== Çıkarılan Metin ==
+ + + +

Yılmaz: Karikatürle muhalefet etkisini gün geçtikçe kaybediyor…

110

Karikatürist Murat YILMAZ ile Türkyorum sitesinin yaptığı röportaj:

Murat YILMAZ, 1969 yılında, İzmit’te doğdu. Uzun süredir gazetelere ve dergilere karikatürler çizen Yılmaz’ın, katıldığı çeşitli yarışmalarda ödülleri bulunmakta… Halen İzmit’de ikamet ediyor. “Türkyorum” ve karikatür sanatı meraklıları için Murat Yılmaz ile kısa bir söyleşi gerçekleştirdik…

Afşin SELİM

Murat Yılmaz

– Karikatürü “çizgiyle mizah yapma sanatı” olarak tanımlayabilir miyiz?

Tanımlayabiliriz. Dünyada genellikle kabul görmüş olan tanım da budur zaten. Fakat burada mizahın çeşitlerinden olan “kara mizah” olgusunu da unutmamak gerekir. Karikatürün amacının sadece “güldürmek” olduğunu söylemek karikatürün ne olduğunu anlamamızda bizi yanıltabilir. Karikatür kimi yerde “güldürür”, kimi yerde “düşündürür”, kimi yerde de “eleştirir.” Karikatürü bu özellikleriyle beraber anlamak gereklidir.

– Peki, siz karikatür çizmeye ne zaman başladınız, teşvik edenler oldu mu, ilk olarak nerelerde yayımladınız?

Karikatür çizmeye ilkokul 4.sınıfa giderken başlamıştım. O yıllarda Gırgır dergisinde çizen karikatürcülerin çizgilerini taklit ediyordum. Beni teşvik eden olmadı. Aksine ailem derslerimi aksatırım endişesiyle karşı çıkıyordu. İlk karikatürüm de 1981 yılında bir çocuk dergisinde yayınlanmıştı.

– Sizi etkileyen karikatüristler kimlerdi?

Ben Gırgır dergisi ekolünden yetiştiğim için beni ilk etkileyen karikatürist Oğuz Aral oldu. Oğuz Aral’ın çizgisine yakın olan Ergun Gündüz, Şevket Yalaz, Gürcan Özkan, Gürcan Gürsel, İlban Ertem, Bülent Arabacıoğlu gibi karikatürcülerin çizgilerini de çok beğenirdim. Özellikle Bülent Arabacıoğlu’nun çizgilerindeki sağlamlığa ve desen gücüne hayrandım. Hâlâ da öyleyim.

+ + + +

== Gösterilen Veriler ==

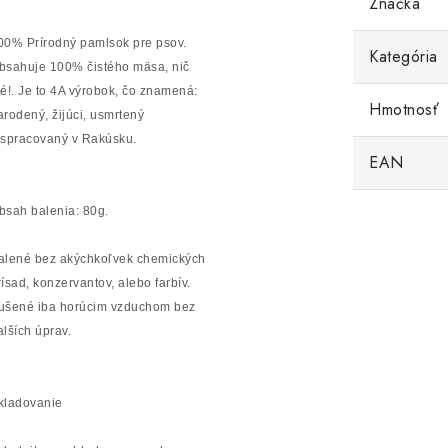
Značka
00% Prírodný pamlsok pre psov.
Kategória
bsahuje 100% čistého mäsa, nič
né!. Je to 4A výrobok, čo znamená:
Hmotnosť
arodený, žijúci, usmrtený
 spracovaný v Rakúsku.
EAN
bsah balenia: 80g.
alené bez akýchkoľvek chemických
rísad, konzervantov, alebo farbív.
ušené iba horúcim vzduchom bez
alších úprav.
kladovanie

+ + + +

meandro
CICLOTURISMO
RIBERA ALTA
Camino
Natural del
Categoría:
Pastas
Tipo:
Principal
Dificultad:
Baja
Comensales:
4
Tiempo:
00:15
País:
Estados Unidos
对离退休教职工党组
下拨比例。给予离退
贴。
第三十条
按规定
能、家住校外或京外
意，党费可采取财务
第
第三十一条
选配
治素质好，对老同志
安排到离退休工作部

+ + + +

== Sorular ve Görevler ==
1. Aşağıdaki ifadelerin her biri Murat Yılmaz söyleşisiyle uyuşuyor mu? Her biri için evet ya da hayır deyin ve söyleşiden belirleyici sözleri aynen alıntılayın.
(a) Murat Yılmaz 1969'da İzmit'te doğdu.
(b) Ailesi onu karikatür çizmeye teşvik etti.
(c) Yılmaz'ı ilk etkileyen karikatürist Bülent Arabacıoğlu'ydu.
2. Murat Yılmaz söyleşisine göre şu soruları yanıtlayın:
(a) Yılmaz karikatür çizmeye kaçıncı sınıftayken başladı?
(b) İlk karikatürü hangi yıl, nerede yayımlandı?
(c) Yılmaz hangi karikatüristin çizgilerindeki sağlamlığa ve desen gücüne hayran olduğunu söylüyor?
3. Murat Yılmaz söyleşisini kaldığı yerden alıp sürdürün.

== Madde Madde Yanıtlar ==
1.
(a) Evet: "Murat YILMAZ, 1969 yılında, İzmit’te doğdu."
(b) Hayır: "Beni teşvik eden olmadı. Aksine ailem derslerimi aksatırım endişesiyle karşı çıkıyordu."
(c) Hayır: "beni ilk etkileyen karikatürist Oğuz Aral oldu."

2.
(a) İlkokul 4. sınıfa giderken.
(b) 1981 yılında, bir çocuk dergisinde.
(c) Bülent Arabacıoğlu'nun.

3.
– Sergileriniz oluyor mu?

Ulusal ve uluslararası birçok karma sergilere katıldım. Fakat kendime ait ilk sergiyi geçen sene Kocaeli’ndeki kitap fuarı etkinlikleri çerçevesinde açtım.

– Mesleğiniz dışında nelerle meşgulsünüz?

Kitap okumayı seviyorum. Özellikle tarih kitaplarına meraklıyımdır. Son yıllarda da İslam tarihi üzerinde yoğunlaştım. Nerede Asrı Saadet dönemi ile ilgili inceleme ve araştırma kitapları bulsam hemen almaya çalışırım.

– “Belediyelerimiz karikatür etkinlikleri açısından çok zayıflar” demiştiniz?

Evet. Fakat bu belediyelerden kastım AKP’li, MHP’li ve Saadet Parti’li belediyelerdir. CHP’li belediyeler karikatür etkinlikleri konusunda diğer belediyelerden çok çok ilerdeler. Neden böyle olduğu apayrı bir röportaj konusudur. Sanırım söz konusu partilerin karikatürün gücü konusunda çok fazla bilgileri yok, veya karikatür sanatını önemsemediklerinden dolayı bu tip etkinliklerde zayıf kalıyorlar.

Prof. Dr. Nevzat Yalçıntaş

Karikatürist Murat Yılmaz Prof. Dr. Nevzat Yalçıntaş’a karikatürünü takdim ederken -Nisan 2010

Kocaeli Aydınlar Ocağı’nın takipçileri tarafından da biliniyorsunuz. Karikatürlerinize olan ilgi nasıl?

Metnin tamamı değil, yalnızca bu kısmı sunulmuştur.